Step 2: Selecting your highlighting tool
Alright, we have located the offending little portion of audio — now we need to decide which highlighting tool to use. For this application I found myself dancing between the “paint brush” and the “time-frequency selection tool” (the latter just looks like a box if you can’t find it.)
The paint brush is great because you can zoom in enough so that the width of the brush is the exact width of the little click. If you hold down Shift, you can expand the highlighted portion if it doesn’t initially get the full chunk you’re trying to fix. For the most part, I only highlighted the parts that were above 5kHz because I did not want to mess with the natural sustain of the piano’s note.
Step 3: Selecting the type of “Spectral Repair”
This step is honestly just lots of trial and error because you want to choose an option that removes a lot, but doesn’t add artifacts. In case you don’t know what I mean by “artifacts,” I have made a version where I really overdid my attempts. For the most part, I found that the “Partials + Noise” option within the Spectral Repair tool was the best option because it removed unwanted noise in the cleanest way and it was the least noticeable. I occasionally switched to the “Replace” option as well.
After you’ve chosen between the four types of spectral repair, you will also want to dial in your parameters. For this specific application, I found that using 256-512 bands was less noticeable. The before/after weighting is also a very crucial parameter because it helps determine where the replacement audio might be coming from. I chose to grab more of the replacement info from the portion after the clicks.
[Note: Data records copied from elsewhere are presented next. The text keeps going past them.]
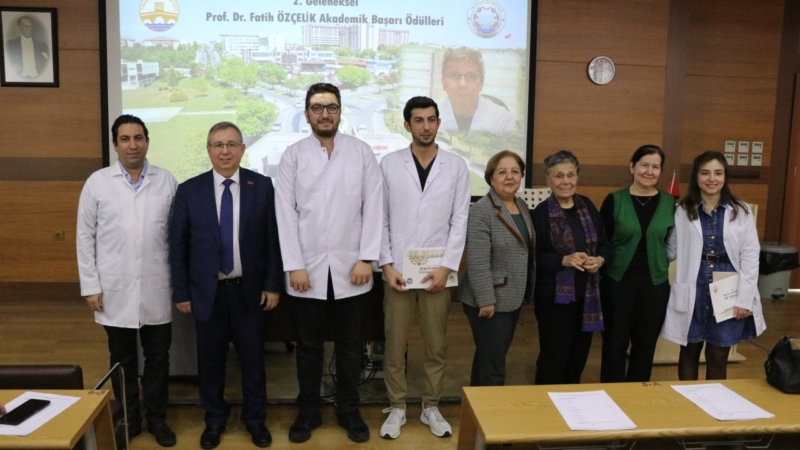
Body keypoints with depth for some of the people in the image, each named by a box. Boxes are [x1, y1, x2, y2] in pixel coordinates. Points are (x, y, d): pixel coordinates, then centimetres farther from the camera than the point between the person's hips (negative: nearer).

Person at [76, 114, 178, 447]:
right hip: (115, 290, 0)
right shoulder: (97, 182, 0)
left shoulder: (167, 181, 1)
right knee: (122, 360, 13)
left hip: (157, 289, 0)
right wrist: (90, 286, -2)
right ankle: (129, 419, 30)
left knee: (158, 357, 11)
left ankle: (157, 418, 28)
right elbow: (85, 236, 2)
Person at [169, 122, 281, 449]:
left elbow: (273, 239, -1)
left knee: (252, 358, 11)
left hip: (250, 290, 0)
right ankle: (214, 419, 33)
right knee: (210, 360, 13)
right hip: (207, 291, 1)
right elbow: (178, 245, 1)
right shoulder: (189, 190, -1)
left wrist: (272, 284, -5)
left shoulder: (262, 186, -3)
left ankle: (255, 419, 31)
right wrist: (181, 291, -1)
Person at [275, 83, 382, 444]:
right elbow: (286, 213, -2)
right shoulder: (293, 155, 1)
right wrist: (294, 265, -8)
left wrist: (366, 258, -8)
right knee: (308, 345, 13)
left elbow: (373, 207, -1)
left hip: (349, 267, 0)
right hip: (307, 268, 0)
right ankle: (308, 412, 29)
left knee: (349, 345, 12)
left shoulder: (362, 152, 1)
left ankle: (349, 411, 29)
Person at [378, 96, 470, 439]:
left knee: (436, 345, 9)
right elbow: (380, 218, 2)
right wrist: (386, 264, -6)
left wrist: (446, 266, -7)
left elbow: (460, 221, 1)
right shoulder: (389, 164, 2)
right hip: (398, 270, 0)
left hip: (438, 271, 0)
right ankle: (397, 408, 23)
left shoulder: (456, 166, 3)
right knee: (395, 344, 7)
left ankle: (431, 407, 25)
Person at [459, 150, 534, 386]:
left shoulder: (522, 207, 9)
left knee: (489, 358, 18)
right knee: (492, 364, -3)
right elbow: (478, 263, -21)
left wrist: (527, 293, 15)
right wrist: (486, 300, -21)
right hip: (491, 301, -8)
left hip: (512, 299, 8)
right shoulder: (481, 211, -17)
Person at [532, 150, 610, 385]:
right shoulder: (540, 213, -11)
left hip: (587, 294, 6)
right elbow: (534, 258, -13)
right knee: (554, 356, 4)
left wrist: (600, 259, -9)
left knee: (579, 354, 16)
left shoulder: (587, 206, 7)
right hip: (555, 295, -6)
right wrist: (564, 260, -25)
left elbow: (604, 243, 11)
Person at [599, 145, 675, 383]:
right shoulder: (614, 200, -4)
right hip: (617, 281, -2)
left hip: (655, 284, 2)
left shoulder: (669, 203, 2)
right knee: (615, 344, 7)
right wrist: (599, 273, -6)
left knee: (645, 345, 12)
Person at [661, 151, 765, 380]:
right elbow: (671, 250, 1)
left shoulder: (741, 211, 0)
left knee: (718, 357, 9)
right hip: (692, 292, 0)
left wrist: (744, 298, -7)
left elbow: (750, 257, -2)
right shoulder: (683, 211, 1)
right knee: (689, 352, 13)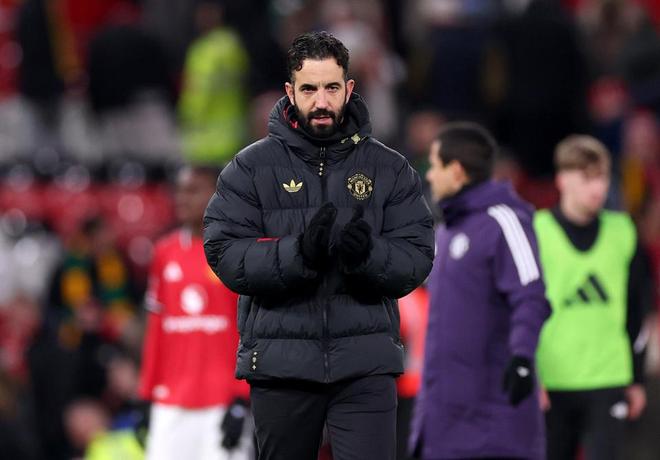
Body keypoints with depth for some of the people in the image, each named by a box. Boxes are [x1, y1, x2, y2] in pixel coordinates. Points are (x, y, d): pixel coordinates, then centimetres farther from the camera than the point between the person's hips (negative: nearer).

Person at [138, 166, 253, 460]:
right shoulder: (165, 252, 13)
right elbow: (156, 329, 16)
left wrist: (241, 402, -12)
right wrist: (147, 396, 13)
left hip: (223, 404, -5)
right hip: (170, 408, 5)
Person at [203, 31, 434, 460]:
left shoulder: (390, 168, 7)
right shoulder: (252, 167, 4)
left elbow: (417, 258, 0)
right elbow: (225, 255, -6)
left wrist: (368, 255, -22)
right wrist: (298, 253, -23)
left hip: (365, 364, 0)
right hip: (280, 360, 0)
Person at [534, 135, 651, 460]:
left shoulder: (622, 232, 8)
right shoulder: (535, 232, -2)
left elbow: (637, 311, 14)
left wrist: (636, 379, 13)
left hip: (608, 382, 1)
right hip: (551, 383, -1)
Below you will find, first the original recording without any Spectral Repair applied. For the next track, the first half of the recording has the clicks removed and the second half does not. When the second half starts you’ll immediately notice how much the pedal noises were affecting the listening experience. To get even better results I recommend doing this to every individual microphone, then mixing the fixed files together. It’s time consuming, but that will give you the least noticeable fix. Also, I left a really poorly “fixed” example for those who want to know what it sounds like when you’ve gone too far.